Remember Rick Deckard: the surly, today-should-have-been-my-day-
Played with characteristic crabbiness by Harrison Ford, Deckard’s one job is to ‘retire’ (read: kill) human-like robots, which are on the lam and known in this universe – as in Denis Villeneuve’s critically acclaimed sequel, now playing in cinemas – as ‘replicants’.
Well, prepare to have your mind blown. I have this crazy theory that Deckard is a replicant himself; one of them all along. So when he was killing all those funky, sort-of 80s and sort-of futuristically dressed robots, he was, I posit, actually murdering his own kind.
This is not a theory likely to impress anyone, of course, anywhere in the world or at any point in time, other than perhaps when Blade Runner first arrived in cinemas in 1982. The question of whether Deckard is a replicant constitutes one of the most famous debates in cinema history, despite Scott making the answer quite clear (yes he’s a replicant) in his 1992 director’s cut.
Multiple generations have now contemplated this in classrooms. If you’re like me, your formal education involved images of origami unicorns and the blue-eyed, peroxide-haired, dove-hugging lead replicant Roy Batty (Rutger Hauer) grumbling “I want life, fucker.”
But it wasn’t the matter of whether Deckard was human that was core to my class, and countless others, when we wrestled with our final examinations way back when. It was whether he was humane, which is something quite different – and remains the focus for most studies in the curriculum today.
I can’t recall precisely what the question was on our final exam, such is the fogginess one squints through when they recall their teenage years, but it went something like this: “Roy Batty and Deckard show us what it means to be human. Do you agree?”
That question is both very wrong or very right, depending on your perspective – and how your teachers taught the material.
After watching Blade Runner 2049, I had a conversation with a friend (from a different school) who grimly recalled that “we were specifically told we could not argue that Deckard was a replicant. The school had designed our whole exam around the difference between his humanity and that of the replicants.
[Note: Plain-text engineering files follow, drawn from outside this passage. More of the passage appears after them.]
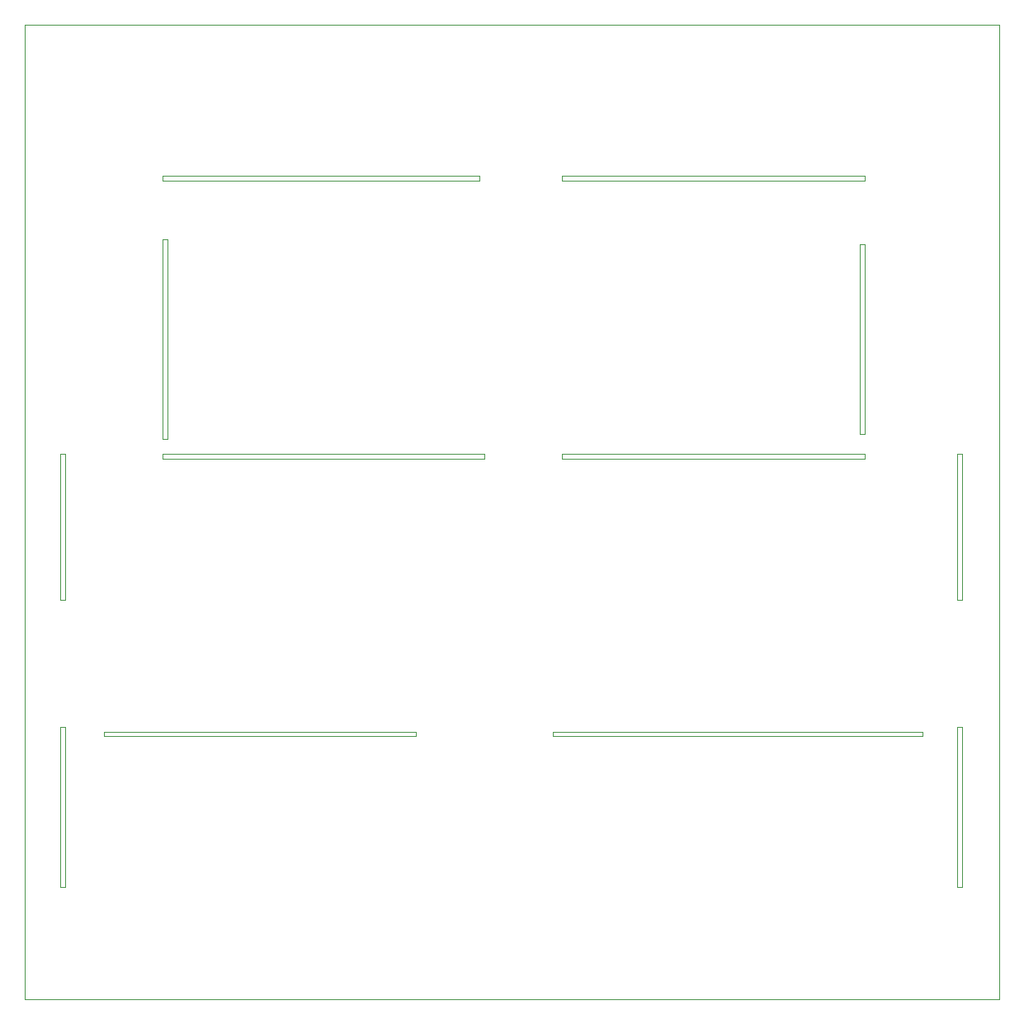
<source format=gm1>
G04 #@! TF.GenerationSoftware,KiCad,Pcbnew,(5.1.5)-3*
G04 #@! TF.CreationDate,2020-12-08T17:30:17-08:00*
G04 #@! TF.ProjectId,button_pcb_4x_laz16-11_,62757474-6f6e-45f7-9063-625f34785f6c,rev?*
G04 #@! TF.SameCoordinates,Original*
G04 #@! TF.FileFunction,Profile,NP*
%FSLAX46Y46*%
G04 Gerber Fmt 4.6, Leading zero omitted, Abs format (unit mm)*
G04 Created by KiCad (PCBNEW (5.1.5)-3) date 2020-12-08 17:30:17*
%MOMM*%
%LPD*%
G04 APERTURE LIST*
%ADD10C,0.100000*%
G04 APERTURE END LIST*
D10*
X95640000Y27960000D02*
X96140000Y27960000D01*
X96140000Y55960000D02*
X96140000Y40960000D01*
X96140000Y40960000D02*
X95640000Y40960000D01*
X96140000Y11460000D02*
X95640000Y11460000D01*
X95640000Y40960000D02*
X95640000Y55960000D01*
X96140000Y27960000D02*
X96140000Y11460000D01*
X95640000Y11460000D02*
X95640000Y27960000D01*
X95640000Y55960000D02*
X96140000Y55960000D01*
X4140000Y27960000D02*
X4140000Y11460000D01*
X3640000Y27960000D02*
X4140000Y27960000D01*
X3640000Y11460000D02*
X3640000Y27960000D01*
X4140000Y11460000D02*
X3640000Y11460000D01*
X4140000Y55960000D02*
X4140000Y40960000D01*
X3640000Y55960000D02*
X4140000Y55960000D01*
X3640000Y40960000D02*
X3640000Y55960000D01*
X4140000Y40960000D02*
X3640000Y40960000D01*
X92140000Y27460000D02*
X92140000Y26960000D01*
X54140000Y27460000D02*
X92140000Y27460000D01*
X54140000Y26960000D02*
X54140000Y27460000D01*
X92140000Y26960000D02*
X54140000Y26960000D01*
X14640000Y77960000D02*
X14640000Y57460000D01*
X14140000Y77960000D02*
X14640000Y77960000D01*
X14140000Y57460000D02*
X14140000Y77960000D01*
X14640000Y57460000D02*
X14140000Y57460000D01*
X46640000Y84460000D02*
X46640000Y83960000D01*
X14140000Y84460000D02*
X46640000Y84460000D01*
X14140000Y83960000D02*
X14140000Y84460000D01*
X46640000Y83960000D02*
X14140000Y83960000D01*
X86140000Y84460000D02*
X86140000Y83960000D01*
X55140000Y84460000D02*
X86140000Y84460000D01*
X55140000Y83960000D02*
X55140000Y84460000D01*
X86140000Y83960000D02*
X55140000Y83960000D01*
X86140000Y77460000D02*
X86140000Y57960000D01*
X85640000Y77460000D02*
X86140000Y77460000D01*
X85640000Y57960000D02*
X85640000Y77460000D01*
X86140000Y57960000D02*
X85640000Y57960000D01*
X86140000Y55960000D02*
X86140000Y55460000D01*
X55140000Y55960000D02*
X86140000Y55960000D01*
X55140000Y55460000D02*
X55140000Y55960000D01*
X86140000Y55460000D02*
X55140000Y55460000D01*
X47140000Y55960000D02*
X47140000Y55460000D01*
X14140000Y55960000D02*
X47140000Y55960000D01*
X14140000Y55460000D02*
X14140000Y55960000D01*
X47140000Y55460000D02*
X14140000Y55460000D01*
X40140000Y27460000D02*
X40140000Y26960000D01*
X8140000Y27460000D02*
X40140000Y27460000D01*
X8140000Y26960000D02*
X8140000Y27460000D01*
X40140000Y26960000D02*
X8140000Y26960000D01*
X100000000Y100000000D02*
X100000000Y0D01*
X0Y100000000D02*
X100000000Y100000000D01*
X0Y0D02*
X0Y100000000D01*
X100000000Y0D02*
X0Y0D01*
M02*

</source>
I remember being really angry about that, as I’ve always felt that he was one.”
That approach comes dangerously close, I responded, to the school re-configuring the meaning of the text in order to fit their own curriculum. To which my still-bitter friend returned: “You say close. I say that’s exactly what they did.”
Lord knows how many other schools and how many other teachers did something similar – and are possibly still doing it today. And yet there is something beautiful about being asked a question like that in the first place, about Deckard’s humanity contrasted with Batty’s artificial intelligence. The very idea a human could be less human than a robot is a fascinating one, perhaps more so as we inch towards the oft-spoken about robot revolution.
Imagine, for a moment, that Deckard is a one hundred percent, dinky-di, flesh-and-blood person. What does it say about him (or us) when he, the human in the famous rooftop finale sequence, behaves like a cold-blooded killer while his would-be victim, the dying Roy Batty, behaves empathetically towards the man (for want of a better word) determined to assassinate him? Batty even saves Deckard’s life when he dangles from the edge of the building.
It is also Batty, not the stoic Deckard, who embarks upon that most human endeavour: constructing and performing – unprompted and unwanted, like a drunk singing on the street – spectacularly pompous verse. The sort heard at an open mic poets’ night in Newtown or Northcote. His now-legendary speech goes like this:
I’ve seen things you people wouldn’t believe.
Attack ships on fire off the shoulder of Orion.
I watched c-beams glitter in the dark near the Tannhäuser Gate.
All those moments will be lost in time, like tears in rain.
Time to die.
Lovely turn of phrase, you may be thinking, but what’s all this about “c-beams” and “Tannhäuser Gate”? The truth is that nobody really knows. The ability to babble confusing gibberish on the way out is, perhaps, another very human-like endeavour.
The point is that Batty is behaving in fundamentally human, and humane, ways. Showing a heart when, in the strictest sense, he has none. Ryan Gosling’s character also does this, albeit to a lesser and more naive extent, in Blade Runner 2049, expressing concern for the idea of killing something that’s been born – without stopping to wonder why that definition (being born) matters.
In both films the question is raised: what is the key ingredient to being a human? Is it memory? Empathy? An ability to enunciate profound sounding ruminations during times of inclement weather?
All these things, perhaps. The mongrel teachers who box in this discussion by insisting that Deckard is X and Batty is Y have disserviced a text with real philosophical backbone. And it is simply not unnecessary; the aforementioned scene says a great deal about being human, even if the audience consider both characters to be robots.
But studying Blade Runner at school remains a fond memory. There were times when I woke up, and half expected to see an origami animal next to my bed.